It’s a matter of fairness
My old friend Heather McGregor was on Radio 4’s Today programme earlier this week. The subject was executive pay and the way in which it appears to have spiralled out of control. According to the High Pay Commission, the value of the average pay package given to executives has risen by a startling 5,000% in the last 30 years. Over the same period the average worker’s salary has risen by a mere 300% (to around £25,900). The head of HR at Cadbury’s made £3.8m in 2008.
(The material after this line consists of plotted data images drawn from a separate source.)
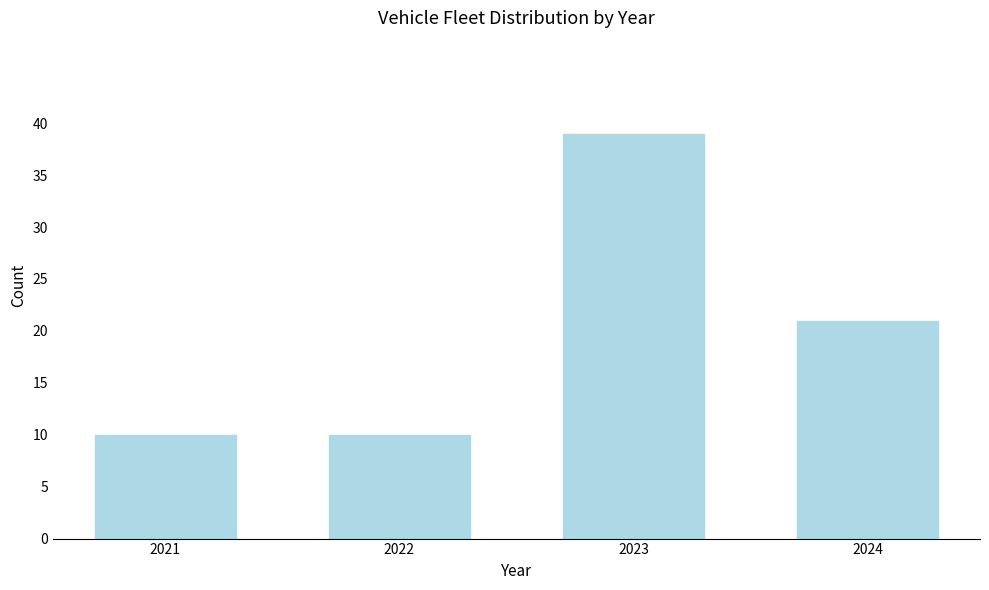

Reading left to right, list all the values displayed in this chart.

10	10	39	21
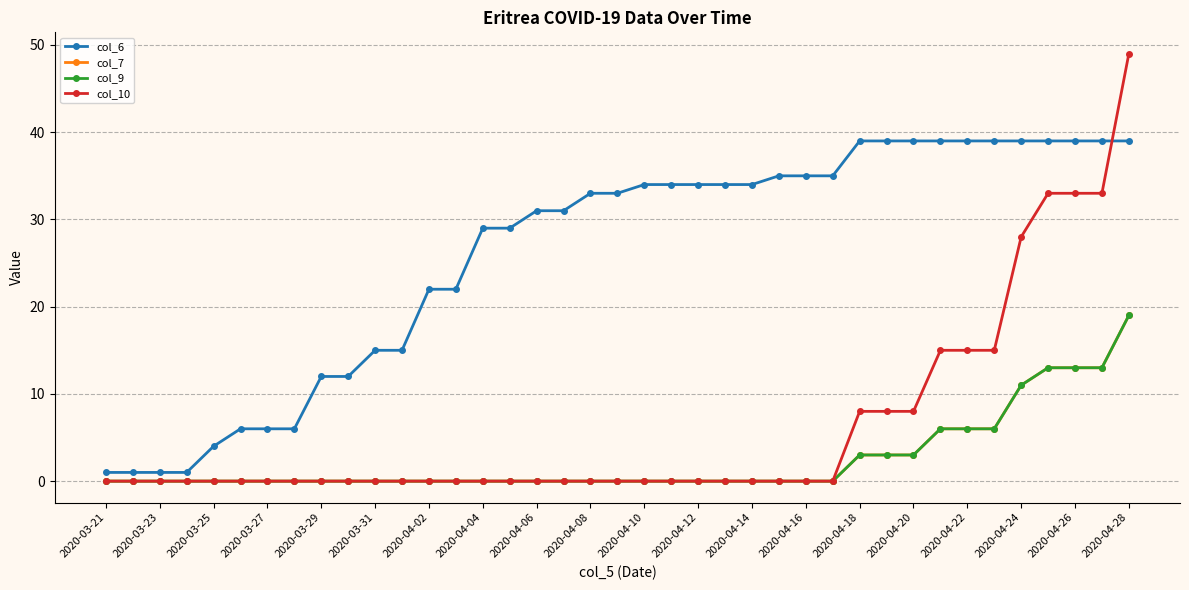

At which label does col_9 reach its minimum?

2020-03-21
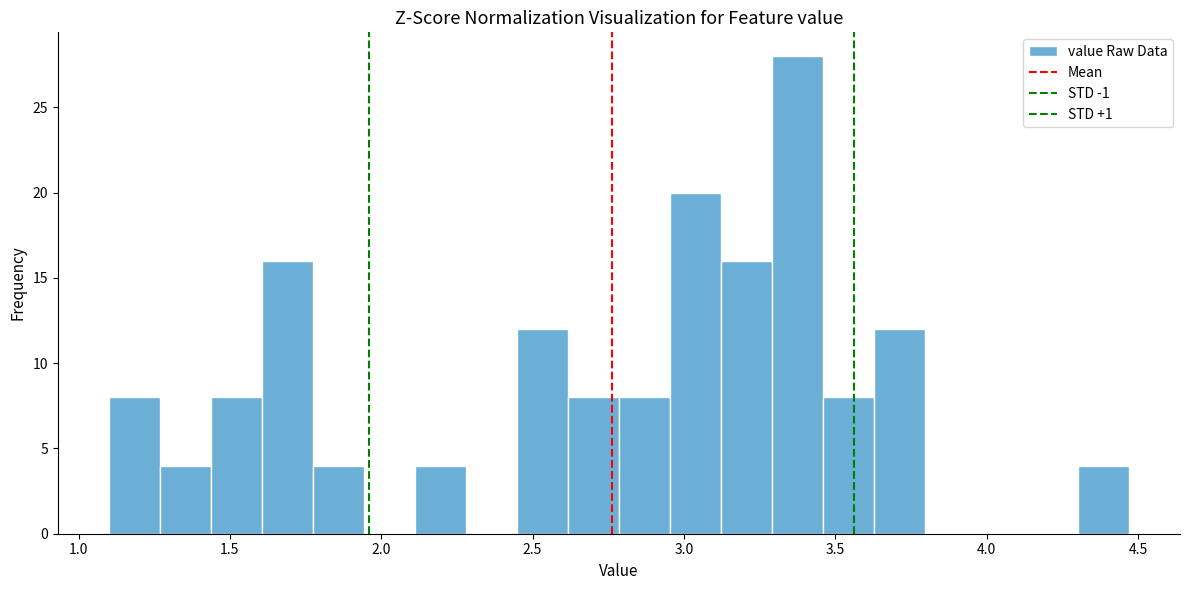

Around what value on the x-axis is the tallest bar? Give the approximate position of its centre, as read against the axis.

3.35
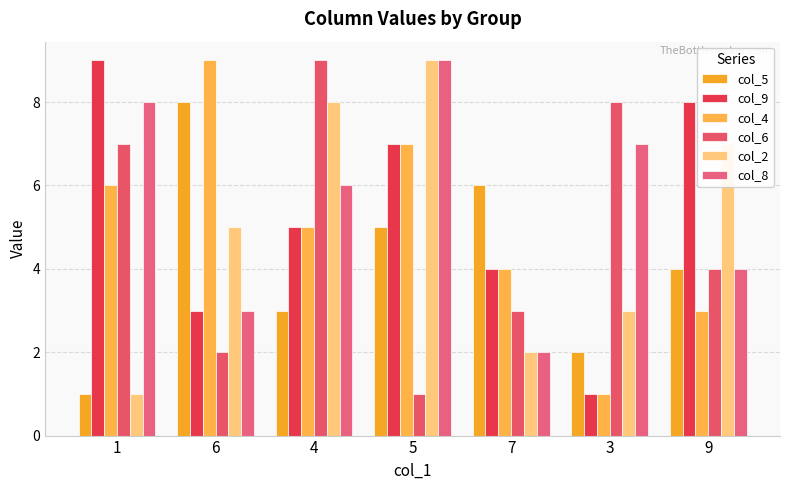

How many groups of bars are there?

7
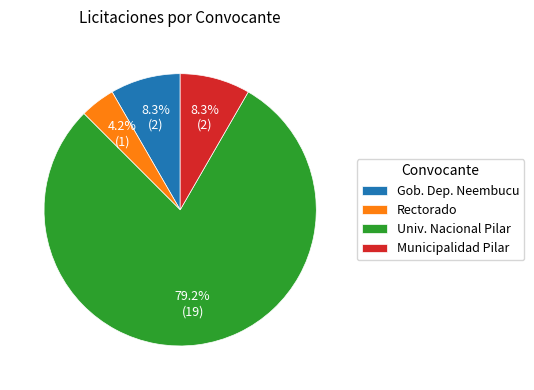

Approximately how many times larger is the value at Gob. Dep. Neembucu compared to Rectorado?

2.0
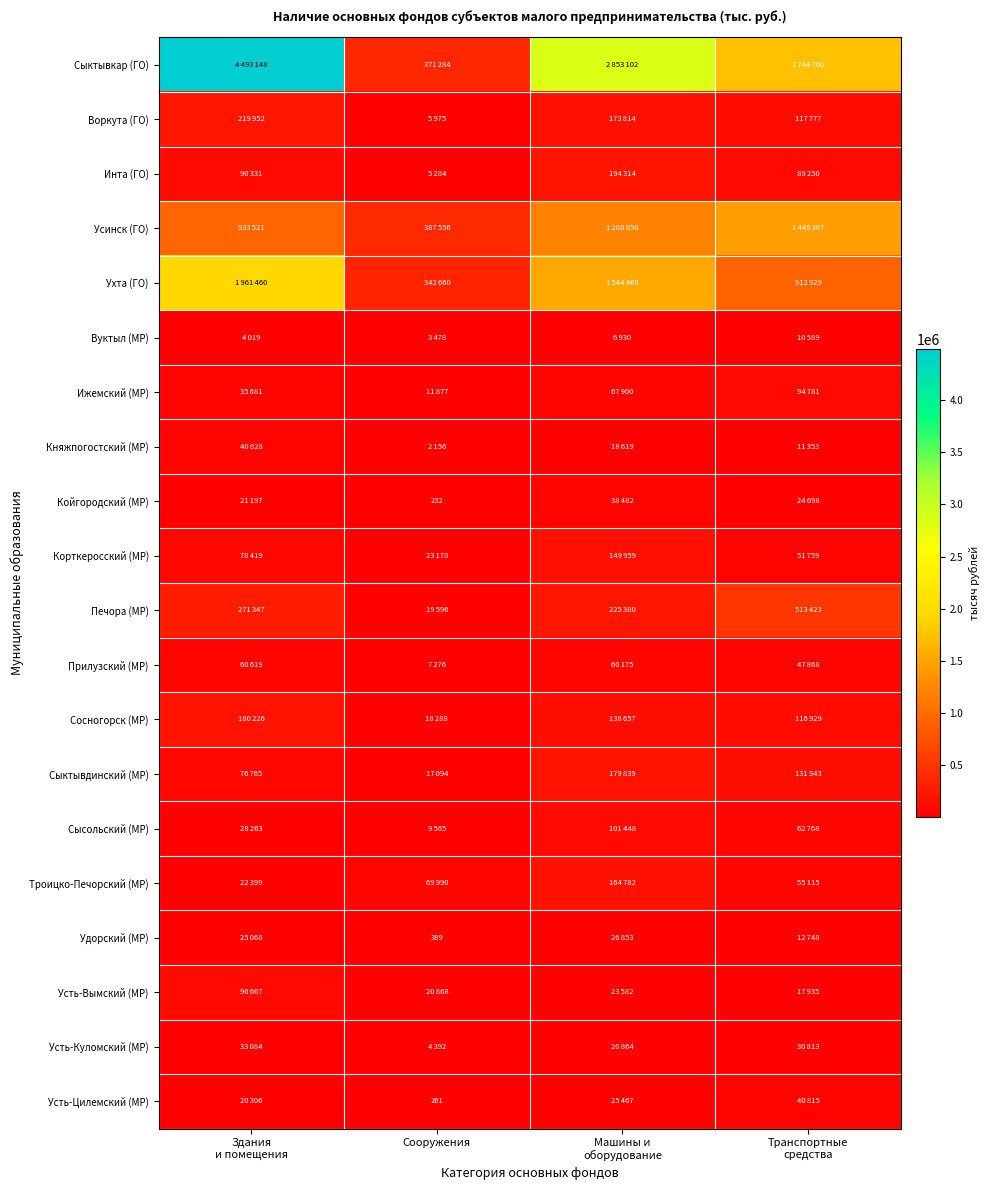

Count the number of categories in the chart.

4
Heather pronounced herself not much bothered by this. Executive pay is, she suggested, not a matter of what people perceive or do not perceive as fair. Nor is it of any relevance to the rest of us. It is simply a matter for the companies’ shareholders: they decide how much their executives get paid and that is that. She rounded her comments off by noting that anyone who thought that workers’ co-operatives would work better than our system should “move to Cuba”.
None of this went down particularly well. Probably for good reason. Heather is right in theory. Shareholders should control pay. They should do it because every penny paid out in salaries and incomprehensibly calculated bonuses is a penny not paid to them in dividends. They should do it because a sustainable long-term business needs happy customers and employees as well as happy executives. And they should do it because if they don’t, in the end, someone else will.
But, while that’s the theory, in practice the UK’s big shareholders aren’t doing it.